Admittedly, there’s an extensive, expensive tradition of executive coaching to replay the successful patterns of corporate structure that we’ve found since (depending on the coach) the 1970s or even the 1870s. But you’ll notice that if the topic is “getting a big group of people to do something well for a long time,” neither of those times is long at all. There are a significant number of companies that have made it for more than 1,000 years. Having a tradition that dates back, at best, to the late 1800s doesn’t do that. There are simply no old examples to emulate.

What about the East India Company, arguably the oldest example of the modern corporation? Terrible for longevity. Also dead since 1874.

Corporate structure is descended from those which, like the East India Company, exist on a time-limited basis to exploit some specific opportunity, such as the conquest of North America. They run short-term because their mission is short-term. The structure reflects that, which is why you have so many modern financial visionaries opining that corporate governance is so short-sighted. It’s designed that way. Its incentives are set that way. It is intentionally copied from structures that work that way. If you want a different result, you’ll have to emulate something else.

Emulate Something Else

Here’s something weird: some tech companies do try that. It’s too early to say that no tech company will last a long time, since they haven’t had the opportunity yet. Depending on how you define “tech company,” they’ve had somewhere between 50 and 100 years to try, and many have survived for a noticeable fraction of that. The tech industry isn’t good at thinking long-term, though.
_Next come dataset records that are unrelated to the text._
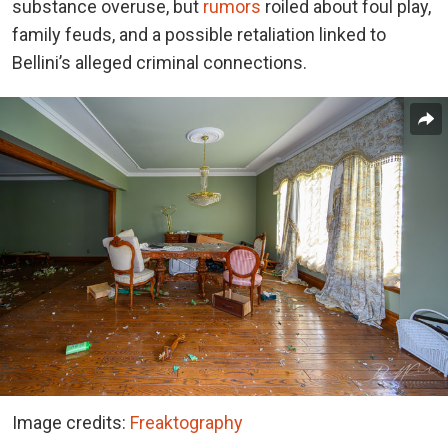
substance overuse, but
rumors
roiled about foul play,
family feuds, and a possible retaliation linked to
Bellini’s alleged criminal connections.
Image credits:
Freaktography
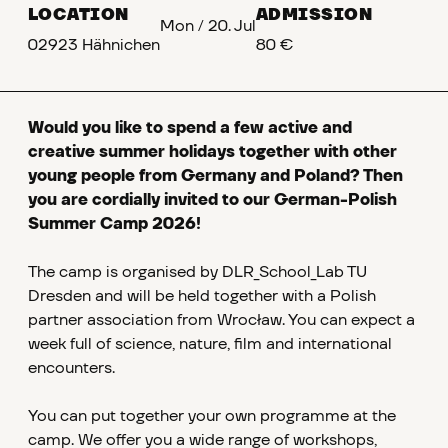
LOCATION
ADMISSION
Mon
/
20. Jul
02923 Hähnichen
80 €
Would you like to spend a few active and
creative summer holidays together with other
young people from Germany and Poland? Then
you are cordially invited to our German-Polish
Summer Camp 2026!
The camp is organised by DLR_School_Lab TU
Dresden and will be held together with a Polish
partner association from Wrocław. You can expect a
week full of science, nature, film and international
encounters.
You can put together your own programme at the
camp. We offer you a wide range of workshops,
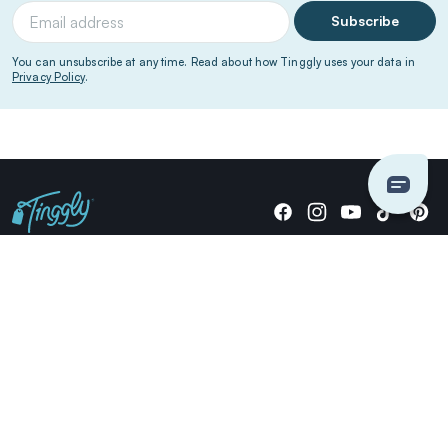
Subscribe
You can unsubscribe at any time. Read about how Tinggly uses your data in
Privacy Policy
.
Giving stories, not stuff since 2014.
US Dollars
COMPANY
LOCATIONS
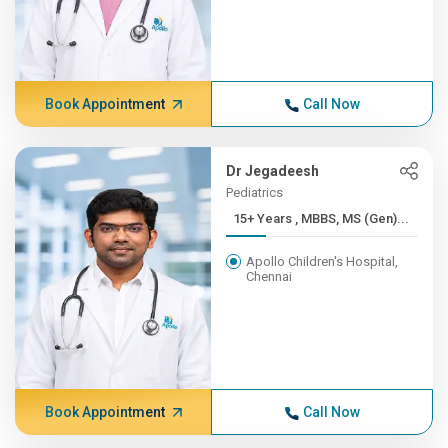
Book Appointment
Call Now
Dr Jegadeesh
Pediatrics
15+ Years , MBBS, MS (Gen)...
Apollo Children's Hospital,
Chennai
Book Appointment
Call Now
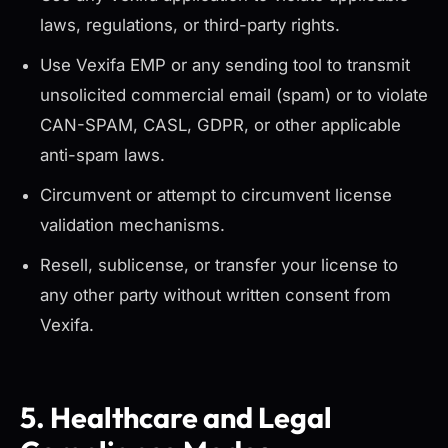
laws, regulations, or third-party rights.
Use Vexifa EMP or any sending tool to transmit
unsolicited commercial email (spam) or to violate
CAN-SPAM, CASL, GDPR, or other applicable
anti-spam laws.
Circumvent or attempt to circumvent license
validation mechanisms.
Resell, sublicense, or transfer your license to
any other party without written consent from
Vexifa.
5. Healthcare and Legal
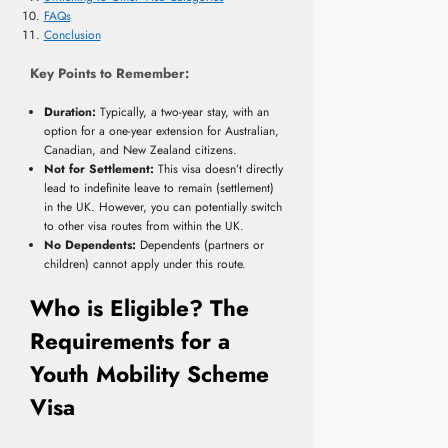
FAQs
Conclusion
Key Points to Remember:
Duration:
Typically, a two-year stay, with an
option for a one-year extension for Australian,
Canadian, and New Zealand citizens.
Not for Settlement:
This visa doesn’t directly
lead to indefinite leave to remain (settlement)
in the UK. However, you can potentially switch
to other visa routes from within the UK.
No Dependents:
Dependents (partners or
children) cannot apply under this route.
Who is Eligible? The
Requirements for a
Youth Mobility Scheme
Visa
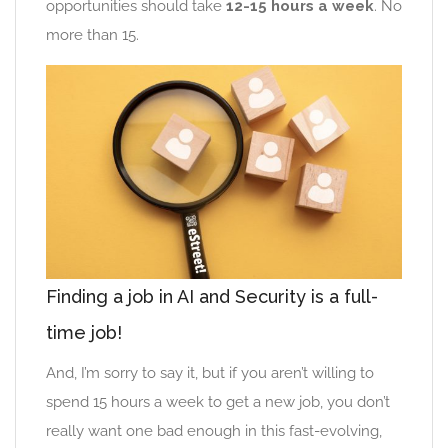
opportunities should take
12-15 hours a week
. No
more than 15.
Finding a job in AI and Security is a full-
time job!
And, I’m sorry to say it, but if you aren’t willing to
spend 15 hours a week to get a new job, you don’t
really want one bad enough in this fast-evolving,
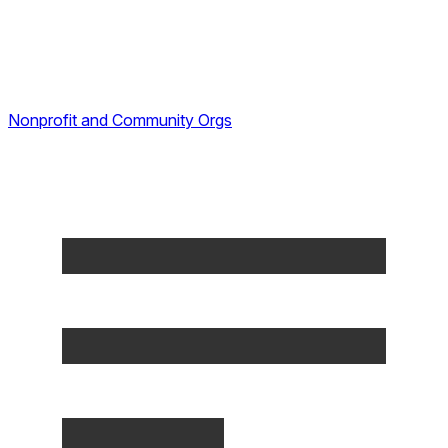
Nonprofit and Community Orgs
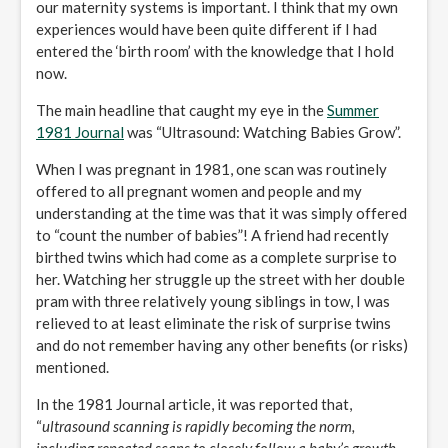
our maternity systems is important. I think that my own
experiences would have been quite different if I had
entered the ‘birth room’ with the knowledge that I hold
now.
The main headline that caught my eye in the
Summer
1981 Journal
was “Ultrasound: Watching Babies Grow”.
When I was pregnant in 1981, one scan was routinely
offered to all pregnant women and people and my
understanding at the time was that it was simply offered
to “count the number of babies”! A friend had recently
birthed twins which had come as a complete surprise to
her. Watching her struggle up the street with her double
pram with three relatively young siblings in tow, I was
relieved to at least eliminate the risk of surprise twins
and do not remember having any other benefits (or risks)
mentioned.
In the 1981 Journal article, it was reported that,
“
ultrasound scanning is rapidly becoming the norm,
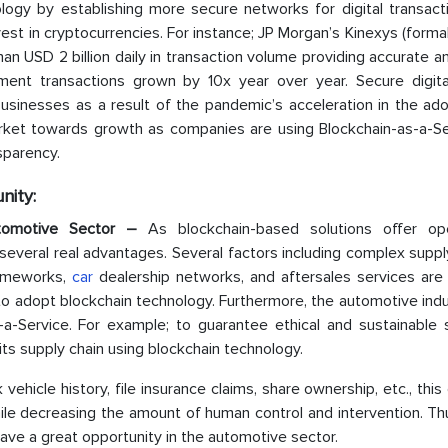
ogy by establishing more secure networks for digital transact
st in cryptocurrencies. For instance; JP Morgan’s Kinexys (forma
 USD 2 billion daily in transaction volume providing accurate a
ent transactions grown by 10x year over year. Secure digita
inesses as a result of the pandemic’s acceleration in the ado
market towards growth as companies are using Blockchain-as-a-Se
sparency.
nity:
utomotive Sector –
As blockchain-based solutions offer ope
several real advantages. Several factors including complex suppl
rameworks,
car
dealership networks, and aftersales services are 
to adopt blockchain technology. Furthermore, the automotive ind
-a-Service. For example; to guarantee ethical and sustainable s
ts supply chain using blockchain technology.
vehicle history, file insurance claims, share ownership, etc., this
le decreasing the amount of human control and intervention. Thu
ave a great opportunity in the automotive sector.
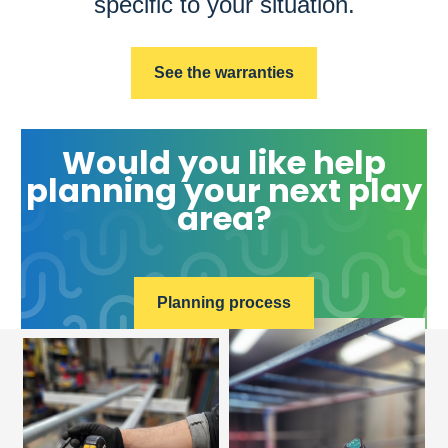
specific to your situation.
See the warranties
Would you like help
planning your next play
area?
Planning process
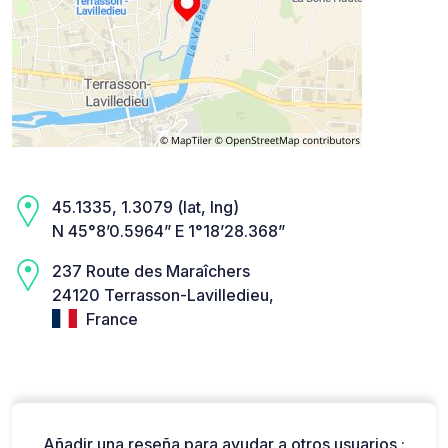
45.1335, 1.3079 (lat, lng)
N 45°8’0.5964” E 1°18’28.368”
237 Route des Maraîchers
24120 Terrasson-Lavilledieu,
France
Añadir una reseña para ayudar a otros usuarios :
But when I say “try that,” I mean that some tech companies try to do an end-run around the long-term destructive tendency of corporations to prioritise their incentives. I don’t mean founding tech companies around God and family. I’ll quote Tobi Lutke of Shopify for a second. He describes this as the “shared priorities of some of the best companies in the world:”

Priority #1: Go build the best product you can possibly build
Priority #2: Make some revenue so that you can do more of Priority #1
Priority #3: Never do Priority #2 at the expense of Priority #1

What’s interesting there is that he’s declaring it to be a mission-driven company rather than a profit-driven company. I’m not going to say “this will clearly work,” because the really old mission-driven companies have family or God as their mission, and those are very powerful missions.

But it’s clearly an attempt to get around the usual corporate priorities.

And the main reason to try to get around them is to look at their track record. I don’t just mean “not creating long-lived companies,” though of course that’s true. The companies you get with a “normal” corporation are exploitative, short-sighted things, prone to strip-mining and destruction. You don’t have to be a big believer in communism or non-market economies (I’m not) to see the problems there.

There are always opportunities to eat the seed corn, to drive all year without changing your car’s oil, and to cannibalise your product for short-term profit. A company has to resist those temptations constantly. And, frankly, they aren’t good at it. A new CEO who gets a giant chunk of stock is well aware that he can lay off vital employees, stop new development, generally cut all the long-term projects of all kinds, and then sell off all his stock when the market rewards all this behaviour. One reason to overpay so highly for CEOs is that they are in a position to simply destroy your whole company for their own profit.

And, surprise of surprises, companies aren’t good at choosing leaders every 3-10 years without making a bad mistake. And so the modern company tends to drive itself into the ground in a few decades, or around a century. Statistically it happens much faster than that, of course, but I mean specifically the long-lived ones. IBM has made it for 110-ish years so far. It might conceivably make it another hundred before it chooses disastrously bad leadership that properly destroys it.

If it could make it to five times that, it could really be a contender.